= Provided material =
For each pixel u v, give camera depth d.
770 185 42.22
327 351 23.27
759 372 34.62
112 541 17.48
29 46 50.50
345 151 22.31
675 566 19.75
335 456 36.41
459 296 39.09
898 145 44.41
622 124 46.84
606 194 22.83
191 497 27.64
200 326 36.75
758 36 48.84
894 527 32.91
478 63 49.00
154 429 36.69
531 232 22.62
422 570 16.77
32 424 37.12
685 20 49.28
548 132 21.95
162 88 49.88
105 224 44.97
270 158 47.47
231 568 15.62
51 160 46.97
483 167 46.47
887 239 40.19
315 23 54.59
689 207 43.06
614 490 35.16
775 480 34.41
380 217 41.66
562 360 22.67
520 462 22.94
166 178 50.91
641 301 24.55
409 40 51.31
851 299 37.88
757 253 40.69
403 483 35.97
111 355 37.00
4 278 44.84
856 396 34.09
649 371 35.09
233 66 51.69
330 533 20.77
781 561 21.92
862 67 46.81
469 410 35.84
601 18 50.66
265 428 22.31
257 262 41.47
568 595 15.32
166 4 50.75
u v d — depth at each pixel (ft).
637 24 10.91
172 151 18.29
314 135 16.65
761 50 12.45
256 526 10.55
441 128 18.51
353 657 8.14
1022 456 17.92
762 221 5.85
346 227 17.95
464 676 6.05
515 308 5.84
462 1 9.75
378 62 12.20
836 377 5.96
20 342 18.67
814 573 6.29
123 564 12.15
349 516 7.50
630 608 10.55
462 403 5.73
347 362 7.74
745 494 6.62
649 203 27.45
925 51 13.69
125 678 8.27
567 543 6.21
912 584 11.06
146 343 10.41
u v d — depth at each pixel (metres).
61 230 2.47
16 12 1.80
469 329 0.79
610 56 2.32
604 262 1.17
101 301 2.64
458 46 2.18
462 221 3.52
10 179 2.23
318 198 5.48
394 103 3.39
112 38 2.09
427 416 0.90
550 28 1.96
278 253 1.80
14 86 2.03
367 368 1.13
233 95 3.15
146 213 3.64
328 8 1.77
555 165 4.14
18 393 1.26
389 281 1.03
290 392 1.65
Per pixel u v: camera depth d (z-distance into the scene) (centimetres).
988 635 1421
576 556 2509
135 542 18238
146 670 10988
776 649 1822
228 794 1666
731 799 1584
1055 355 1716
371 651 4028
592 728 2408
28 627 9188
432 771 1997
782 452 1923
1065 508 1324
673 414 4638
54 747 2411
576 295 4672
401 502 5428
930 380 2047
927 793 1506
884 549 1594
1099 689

= What you are asked to do =
After reading through the material, print all of it again exactly.

= Solution to the exercise =
For each pixel u v, give camera depth d.
770 185 42.22
327 351 23.27
759 372 34.62
112 541 17.48
29 46 50.50
345 151 22.31
675 566 19.75
335 456 36.41
459 296 39.09
898 145 44.41
622 124 46.84
606 194 22.83
191 497 27.64
200 326 36.75
758 36 48.84
894 527 32.91
478 63 49.00
154 429 36.69
531 232 22.62
422 570 16.77
32 424 37.12
685 20 49.28
548 132 21.95
162 88 49.88
105 224 44.97
270 158 47.47
231 568 15.62
51 160 46.97
483 167 46.47
887 239 40.19
315 23 54.59
689 207 43.06
614 490 35.16
775 480 34.41
380 217 41.66
562 360 22.67
520 462 22.94
166 178 50.91
641 301 24.55
409 40 51.31
851 299 37.88
757 253 40.69
403 483 35.97
111 355 37.00
4 278 44.84
856 396 34.09
649 371 35.09
233 66 51.69
330 533 20.77
781 561 21.92
862 67 46.81
469 410 35.84
601 18 50.66
265 428 22.31
257 262 41.47
568 595 15.32
166 4 50.75
u v d — depth at each pixel (ft).
637 24 10.91
172 151 18.29
314 135 16.65
761 50 12.45
256 526 10.55
441 128 18.51
353 657 8.14
1022 456 17.92
762 221 5.85
346 227 17.95
464 676 6.05
515 308 5.84
462 1 9.75
378 62 12.20
836 377 5.96
20 342 18.67
814 573 6.29
123 564 12.15
349 516 7.50
630 608 10.55
462 403 5.73
347 362 7.74
745 494 6.62
649 203 27.45
925 51 13.69
125 678 8.27
567 543 6.21
912 584 11.06
146 343 10.41
u v d — depth at each pixel (metres).
61 230 2.47
16 12 1.80
469 329 0.79
610 56 2.32
604 262 1.17
101 301 2.64
458 46 2.18
462 221 3.52
10 179 2.23
318 198 5.48
394 103 3.39
112 38 2.09
427 416 0.90
550 28 1.96
278 253 1.80
14 86 2.03
367 368 1.13
233 95 3.15
146 213 3.64
328 8 1.77
555 165 4.14
18 393 1.26
389 281 1.03
290 392 1.65
Per pixel u v: camera depth d (z-distance into the scene) (centimetres).
988 635 1421
576 556 2509
135 542 18238
146 670 10988
776 649 1822
228 794 1666
731 799 1584
1055 355 1716
371 651 4028
592 728 2408
28 627 9188
432 771 1997
782 452 1923
1065 508 1324
673 414 4638
54 747 2411
576 295 4672
401 502 5428
930 380 2047
927 793 1506
884 549 1594
1099 689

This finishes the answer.